Le Solitaire, c'est avant tout une introduction qui tutoie les sommets. C'est bien simple, les 30 premières sont tout simplement parfaites. Il n'y a rien à jeter. Une ruelle sombre, les premiers accords atmosphériques puis soudainement électriques de Tangerine Dream (et bordel, qu'est ce qu'elle tue cette BO, indissociable des images, à un tel point que je serai sûrement incapable de l'écouter/l'apprécier en simple écoute) et nous sommes plongés dans le bain. Franck, véritable pro du perçage de coffre-fort est déjà en action dans un exercice de haut vol. Un vrai combat face à une bête boite de métal qui prend une tournure épique lorsque celle ci daigne enfin céder et révéler son contenu. Franck est un homme avec des principes. Il découpe, il emballe et il vend. Et lorsque son receleur veut le maquer coûte que coûte avec un gros ponte local, il n'est pas spécialement enjoué. Devant l'appât du gain, il décide de s'accorder un dernier gros coup, histoire de concrétiser son rêve.
C'es tellement beau que j'ai failli me faire dessus
La suite nous en apprend plus sur ses aspirations et envies. Un petit coin de paradis, une femme, un enfant et de quoi se la couler douce sans excès jusqu'à la fin de ses jours. Rien de plus. La folie des grandeurs n'a pas lieu d'être dans l'esprit de Franck. Comme en atteste le montage photo qu'il s'est confectionné et qu'il garde constamment dans son portefeuille. Un moyen mémo-technique de garder les pieds sur terre et de ne jamais déroger à cette ligne de conduite. Une sorte de carte postale de la vie idéale qu'on retrouvera sous forme de clin d'oeil derrière le pare soleil du taxi de Jamie Foxx dans Collateral, lequel aspire lui aussi à une meilleure condition. Et comment ne pas penser à Neil McCauley dans Heat, qui même s'il boxe dans la catégorie au dessus, est un descendant direct du personnage de Franck.

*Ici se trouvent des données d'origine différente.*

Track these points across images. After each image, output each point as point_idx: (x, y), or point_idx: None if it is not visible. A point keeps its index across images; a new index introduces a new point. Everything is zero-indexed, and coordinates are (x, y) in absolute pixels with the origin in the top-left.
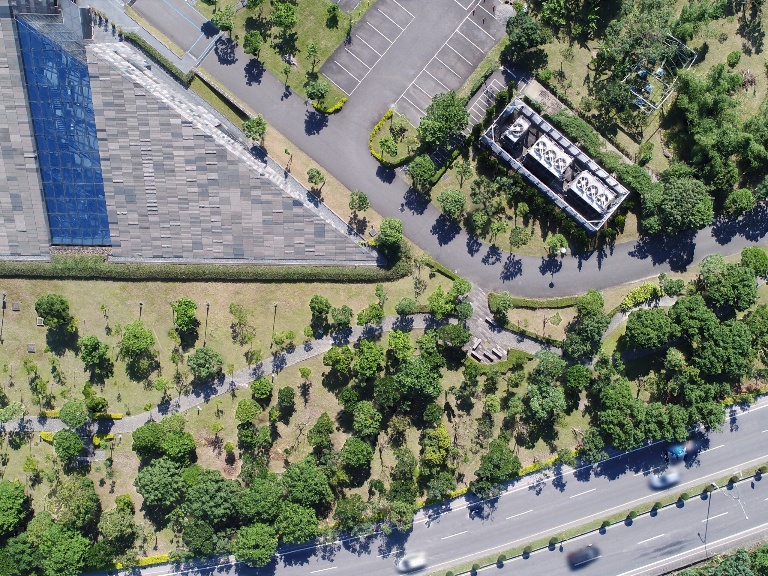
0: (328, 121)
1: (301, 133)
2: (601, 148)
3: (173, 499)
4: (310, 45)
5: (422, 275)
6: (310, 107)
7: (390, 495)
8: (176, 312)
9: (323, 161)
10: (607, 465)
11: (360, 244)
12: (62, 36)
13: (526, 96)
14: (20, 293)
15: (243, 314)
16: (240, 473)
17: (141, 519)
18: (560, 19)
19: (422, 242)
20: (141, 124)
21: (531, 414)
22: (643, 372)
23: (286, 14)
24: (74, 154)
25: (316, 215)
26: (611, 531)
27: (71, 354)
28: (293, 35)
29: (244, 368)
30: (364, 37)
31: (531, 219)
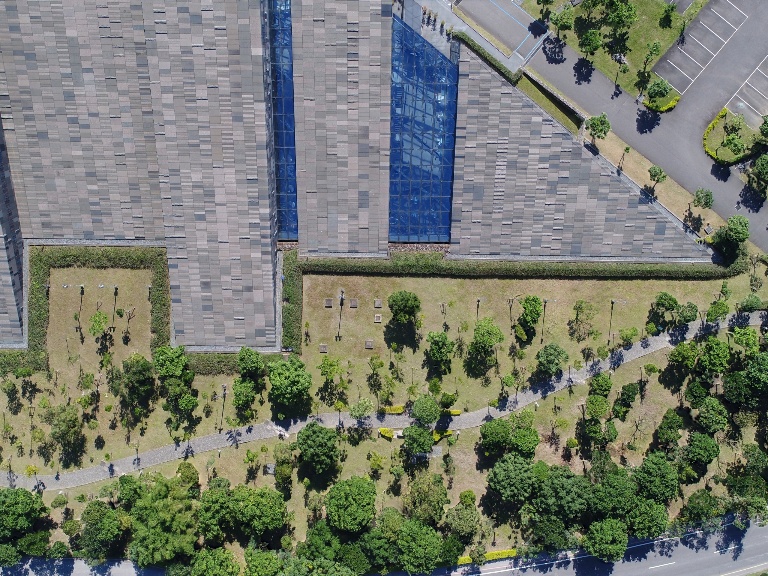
0: (660, 120)
1: (633, 131)
2: None
3: (527, 495)
4: (651, 44)
5: (757, 272)
6: (641, 106)
7: (743, 491)
8: (513, 309)
9: (656, 159)
10: None
11: (697, 241)
12: None
13: None
14: (358, 290)
15: (592, 311)
16: (592, 469)
17: None
18: None
19: (758, 239)
20: (502, 122)
21: None
22: None
23: (628, 13)
24: (403, 152)
25: (660, 213)
26: None
27: (409, 351)
28: (624, 34)
29: (581, 365)
30: (697, 36)
31: None
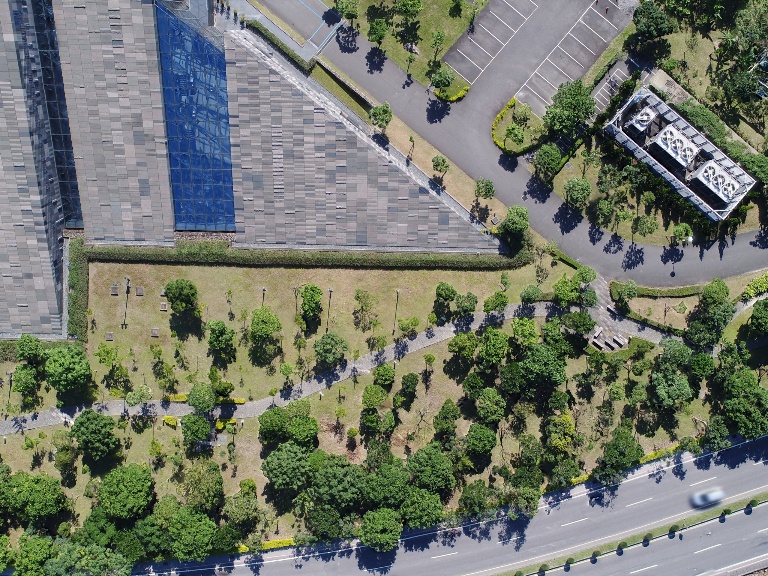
0: (450, 109)
1: (423, 121)
2: (727, 138)
3: (300, 483)
4: (436, 33)
5: (544, 263)
6: (432, 95)
7: (516, 481)
8: (299, 298)
9: (445, 149)
10: (727, 454)
11: (483, 232)
12: (194, 22)
13: (652, 85)
14: (144, 278)
15: (370, 300)
16: (367, 458)
17: (263, 503)
18: (685, 9)
19: (544, 230)
20: (274, 110)
21: (657, 402)
22: (764, 361)
23: (413, 2)
24: (195, 141)
25: (441, 202)
26: (731, 519)
27: (194, 339)
28: (415, 24)
29: (366, 354)
30: (487, 26)
31: (653, 208)
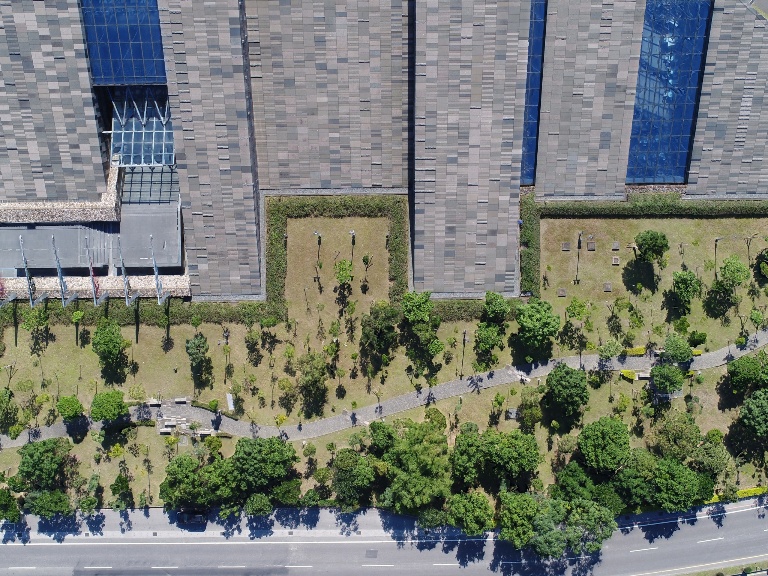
0: None
1: None
2: None
3: None
4: None
5: None
6: None
7: None
8: (751, 248)
9: None
10: None
11: None
12: None
13: None
14: (595, 233)
15: None
16: None
17: None
18: None
19: None
20: (752, 57)
21: None
22: None
23: None
24: None
25: None
26: None
27: (647, 292)
28: None
29: None
30: None
31: None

James Caan excelle dans le rôle principal. Une prestation qui carbure au charisme et un rôle digne de son passage chez Coppola dans la peau de Sonny Corleone. Quand il se fait rattraper par la réalité et que son rêve s'effondre, il ne vend pas son âme au diable. Il prend le taureau par les cornes, abandonne tout et règle ses comptes. Pour la plus grande joie des spectateurs friands de pics d'adrénaline. Chez Mann, tout est conçu par souci d'efficacité. Admirateur de son travail, j'ai été tenté à mi-parcours de me dire que Thief était déjà une superbe ébauche de son oeuvre. Plus tard, quelques crochets artistiques ont achevé de me convaincre et ont dissipé cette idée d'un simple galop d'essai. A l'image de cette dernière demie heure, orgie visuelle qui trouve son point d'orgue en terme d'imagerie (putain, cette photo à se damner quand les lampions qui illuminent la concession de Franck se reflètent sur la carrosserie des voitures au beau milieu de la nuit
). Les quelques saillies d'hémoglobine ne font pas dans la demie-mesure, elles tâchent et impactent elles aussi la rétine. Un vrai coup maître que ce Solitaire (le titre original est tellement plus évocateur...), dont les défauts ne sont que des broutilles. Un polar jouissif avec le pied d'appel bloqué dans les 70's et le pied d'appui enfoncé dans les 80's. De quoi donner une furieuse envie d'entamer une rétro HD de la filmographie du bonhomme.